How so? The proposal would not require spending increases or tax cuts to be paid for if they are the result of:

  • A “statute enacting a budget implementation bill;”
  • Costs related to state worker union contracts that are approved by the legislature;
  • The budget act;
  • Costs incurred for general obligation bond debt; or
  • Costs required by federal law.

The proposals would also allow the Legislature, by a two-thirds vote, to waive the pay-as-you-go requirement with a simple declaration that a measure would not result in added costs or lower revenues. This type of disclaimer could easily lead to claims that tax cuts “pay for themselves” despite economic and fiscal evidence to the contrary. Such claims are made now, even in the absence of pay-as-you-go rules. Consider, for example, the statement in a recent legislative analysis of the sales tax exemption for alternative energy and transportation projects enacted by SB 71 (Padilla) that, “According to the Department of Finance, the program would have no impact on the budget, since absent the program, the projects approved by CAEATFA would not have occurred.” (The CAEATFA is the authority within the Treasurer’s Office that would administer the exemption).

Perhaps most troubling are the exemptions for bond debt service and “budget implementation” bills. The former because bonds impose a 20- to 30-year obligation on the state that cannot be reversed once a bond has been sold if priorities change or good economic times turn bad.

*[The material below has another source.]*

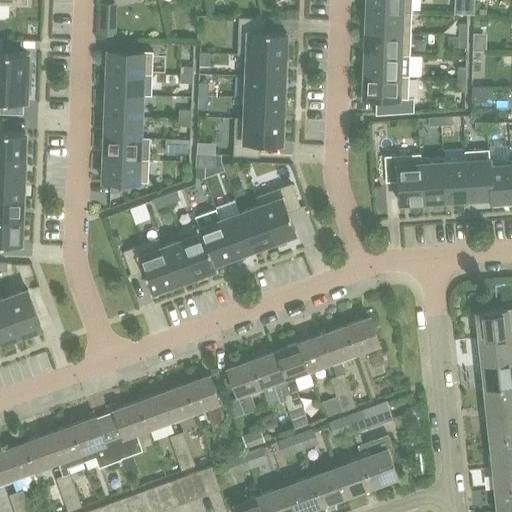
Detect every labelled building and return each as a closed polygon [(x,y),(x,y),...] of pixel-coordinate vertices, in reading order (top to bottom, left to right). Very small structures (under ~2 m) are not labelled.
[(366,0),(366,9),(402,11),(411,11),(411,0),(366,0)] [(460,0),(460,13),(474,13),(473,0),(460,0)] [(54,3),(55,14),(72,14),(72,2),(54,3)] [(161,12),(161,4),(140,4),(141,13),(161,12)] [(298,19),(298,10),(286,9),(286,18),(298,19)] [(366,9),(365,31),(410,33),(411,11),(402,11),(366,9)] [(429,26),(458,26),(458,14),(429,14),(429,26)] [(247,53),(285,55),(286,31),(266,30),(264,30),(264,17),(252,17),(239,16),(237,53),(247,53)] [(316,37),(336,36),(335,18),(315,19),(316,37)] [(100,35),(113,35),(114,22),(101,22),(100,35)] [(458,22),(458,35),(466,35),(467,23),(458,22)] [(410,33),(365,31),(364,52),(400,54),(410,54),(410,33)] [(466,35),(458,35),(457,47),(466,47),(466,35)] [(0,75),(30,77),(31,61),(28,61),(28,52),(1,51),(2,38),(0,38),(0,75)] [(143,72),(142,74),(152,74),(153,51),(108,49),(107,71),(143,72)] [(199,51),(199,65),(210,65),(210,51),(199,51)] [(364,74),(399,75),(400,65),(400,54),(364,52),(364,74)] [(247,53),(246,75),(284,76),(285,55),(247,53)] [(180,66),(180,74),(192,75),(193,66),(180,66)] [(457,66),(456,78),(464,78),(465,66),(457,66)] [(107,71),(106,92),(142,94),(142,74),(143,72),(107,71)] [(180,82),(192,83),(192,75),(180,74),(180,82)] [(409,76),(399,75),(364,74),(363,96),(408,98),(409,76)] [(29,92),(30,77),(0,75),(0,99),(26,101),(26,92),(29,92)] [(284,76),(246,75),(245,95),(245,96),(283,98),(284,76)] [(464,78),(456,78),(456,90),(464,90),(464,78)] [(197,94),(207,95),(208,81),(198,81),(197,94)] [(142,94),(106,92),(105,114),(141,116),(142,94)] [(207,108),(207,95),(197,94),(197,108),(207,108)] [(244,118),(282,119),(283,98),(245,96),(245,100),(244,118)] [(179,109),(178,117),(191,118),(191,109),(179,109)] [(105,114),(104,136),(140,137),(141,116),(105,114)] [(440,116),(441,124),(453,123),(452,115),(440,116)] [(428,124),(441,124),(440,116),(428,116),(428,124)] [(0,154),(24,155),(25,131),(3,130),(3,117),(0,117),(0,154)] [(191,118),(178,117),(178,126),(190,126),(191,118)] [(281,143),(282,119),(244,118),(235,117),(233,152),(233,154),(259,155),(259,150),(259,142),(269,143),(281,143)] [(474,129),(486,129),(486,121),(474,121),(474,129)] [(486,121),(486,129),(498,129),(498,121),(486,121)] [(140,137),(104,136),(104,157),(139,159),(139,157),(140,137)] [(164,153),(189,154),(190,139),(165,138),(164,153)] [(466,159),(468,197),(490,196),(491,199),(491,200),(488,160),(489,159),(488,154),(488,148),(465,150),(466,159)] [(205,166),(206,153),(196,153),(195,166),(205,166)] [(215,154),(206,153),(205,166),(215,167),(215,154)] [(399,202),(423,200),(420,159),(420,157),(420,153),(384,155),(386,177),(386,181),(398,180),(399,202)] [(0,154),(0,175),(23,177),(24,155),(0,154)] [(445,199),(443,161),(443,156),(441,156),(430,157),(420,157),(420,159),(423,200),(445,199)] [(139,159),(104,157),(103,179),(110,180),(119,180),(147,181),(148,158),(139,157),(139,159)] [(488,160),(491,200),(511,198),(511,187),(510,158),(502,159),(489,159),(488,160)] [(445,199),(468,197),(466,159),(443,161),(445,199)] [(223,164),(228,177),(236,174),(232,161),(223,164)] [(0,197),(22,198),(23,177),(0,175),(0,197)] [(45,175),(44,189),(58,191),(60,177),(45,175)] [(118,192),(119,180),(110,180),(110,192),(118,192)] [(260,204),(274,240),(296,231),(288,211),(300,206),(291,183),(291,182),(257,195),(260,204)] [(176,190),(163,195),(167,203),(179,199),(176,190)] [(167,203),(163,195),(152,199),(155,207),(167,203)] [(0,218),(21,220),(22,198),(0,197),(0,218)] [(253,247),(274,240),(260,204),(240,212),(253,247)] [(220,219),(233,255),(253,247),(240,212),(220,219)] [(0,218),(0,242),(20,244),(21,220),(0,218)] [(213,262),(233,255),(220,219),(199,227),(215,267),(213,262)] [(194,275),(215,267),(199,227),(198,222),(178,230),(181,239),(194,275)] [(174,282),(161,246),(157,237),(123,250),(132,274),(144,270),(152,290),(174,282)] [(162,246),(161,246),(174,282),(194,275),(181,239),(162,246)] [(6,296),(20,334),(41,327),(27,288),(6,296)] [(0,341),(20,334),(6,296),(0,298),(0,341)] [(479,337),(511,333),(511,307),(476,312),(479,337)] [(369,315),(345,324),(355,351),(367,347),(374,365),(385,361),(378,343),(379,342),(369,315)] [(345,324),(322,333),(332,359),(337,374),(329,377),(335,393),(350,388),(344,372),(346,372),(341,356),(355,351),(345,324)] [(299,341),(308,368),(332,359),(322,333),(299,341)] [(511,333),(479,337),(481,362),(511,358),(511,353),(511,344),(511,333)] [(84,335),(45,347),(52,368),(91,355),(84,335)] [(283,394),(289,410),(303,405),(298,390),(299,389),(294,373),(308,368),(299,341),(275,350),(285,376),(290,391),(283,394)] [(261,385),(284,377),(285,376),(275,350),(252,358),(261,385)] [(249,389),(261,385),(252,358),(228,367),(237,394),(238,393),(245,412),(256,408),(249,389)] [(511,358),(481,362),(484,387),(511,384),(511,358)] [(209,373),(185,382),(195,409),(207,405),(213,423),(225,419),(218,400),(219,400),(209,373)] [(302,376),(304,390),(320,388),(318,373),(302,376)] [(185,382),(162,391),(171,417),(195,409),(185,382)] [(511,384),(484,387),(487,412),(511,409),(511,384)] [(350,388),(335,393),(342,411),(356,406),(350,388)] [(162,391),(138,399),(148,426),(171,417),(162,391)] [(124,434),(114,437),(121,456),(128,474),(139,470),(133,452),(142,449),(136,430),(148,426),(138,399),(114,408),(124,434)] [(346,414),(352,431),(370,424),(392,417),(386,400),(364,408),(346,414)] [(289,410),(295,428),(309,423),(303,405),(289,410)] [(511,409),(487,412),(490,438),(511,435),(511,409)] [(95,414),(71,423),(85,460),(97,456),(100,464),(121,456),(114,437),(105,441),(95,414)] [(328,421),(334,437),(352,431),(346,414),(328,421)] [(71,423),(48,432),(58,458),(56,459),(62,474),(69,471),(67,467),(85,460),(71,423)] [(296,433),(301,449),(319,443),(313,426),(296,433)] [(242,435),(246,447),(265,440),(261,428),(242,435)] [(169,435),(175,451),(190,446),(184,430),(169,435)] [(48,432),(25,440),(34,467),(56,459),(58,458),(48,432)] [(278,439),(284,456),(301,449),(296,433),(278,439)] [(357,446),(361,457),(371,485),(397,475),(388,449),(392,447),(388,435),(357,446)] [(511,435),(490,438),(492,463),(511,460),(511,435)] [(25,440),(1,449),(11,475),(34,467),(25,440)] [(245,451),(251,467),(268,461),(262,445),(245,451)] [(175,451),(181,469),(196,464),(190,446),(175,451)] [(1,449),(0,448),(0,479),(11,475),(1,449)] [(227,458),(233,474),(251,467),(245,451),(227,458)] [(337,465),(348,493),(371,485),(361,457),(337,465)] [(511,460),(492,463),(495,488),(511,486),(511,460)] [(201,468),(210,492),(221,488),(212,464),(201,468)] [(312,475),(322,503),(348,493),(337,465),(312,475)] [(190,473),(198,496),(210,492),(201,468),(190,473)] [(56,476),(61,492),(76,487),(70,471),(69,471),(62,474),(56,476)] [(178,477),(187,500),(198,496),(190,473),(178,477)] [(286,484),(296,511),(322,503),(312,475),(286,484)] [(167,481),(176,504),(187,500),(178,477),(167,481)] [(156,485),(164,509),(176,504),(167,481),(156,485)] [(260,493),(267,511),(296,511),(286,484),(260,493)] [(144,489),(152,511),(154,511),(164,509),(156,485),(144,489)] [(511,511),(511,486),(495,488),(497,511),(511,511)] [(61,492),(68,510),(82,505),(76,487),(61,492)] [(9,493),(14,509),(29,504),(23,488),(9,493)] [(133,493),(139,511),(152,511),(144,489),(133,493)] [(121,497),(126,511),(139,511),(133,493),(121,497)] [(235,503),(238,511),(267,511),(260,493),(235,503)] [(110,502),(113,511),(126,511),(121,497),(110,502)] [(99,506),(100,511),(113,511),(110,502),(99,506)]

The exemption for budget implementation bills is troubling because of the breadth of what might be considered a budget implementation bill and the fact that it would likely result in an even larger share of state policymaking occurring through the budget process – so as to circumvent pay-as-you-go requirements – where lawmaking is often rushed and where tradeoffs and major decisions often occur behind closed doors with little notice or opportunity for public review, and away from the policy committee process.

Even more fundamentally, absent a level playing field between spending and taxing – the California Forward proposals would allow a budget to be approved by majority vote, but would retain the two-thirds requirement for state tax increases – a pay-as-you-go rule would also tend to pit universities against the elderly and parks against child care, rather than program demands against obsolete tax loopholes.

What’s a reasonable alternative? Congress operates under a pay-as-you-go requirement contained in the rules that govern the operation of the House and the Senate. This approach imposes fiscal discipline without sacrificing flexibility or limiting the ability of Congress to respond to emergencies ranging from natural disasters, such as Hurricane Katrina, to the economic calamity of the Great Recession.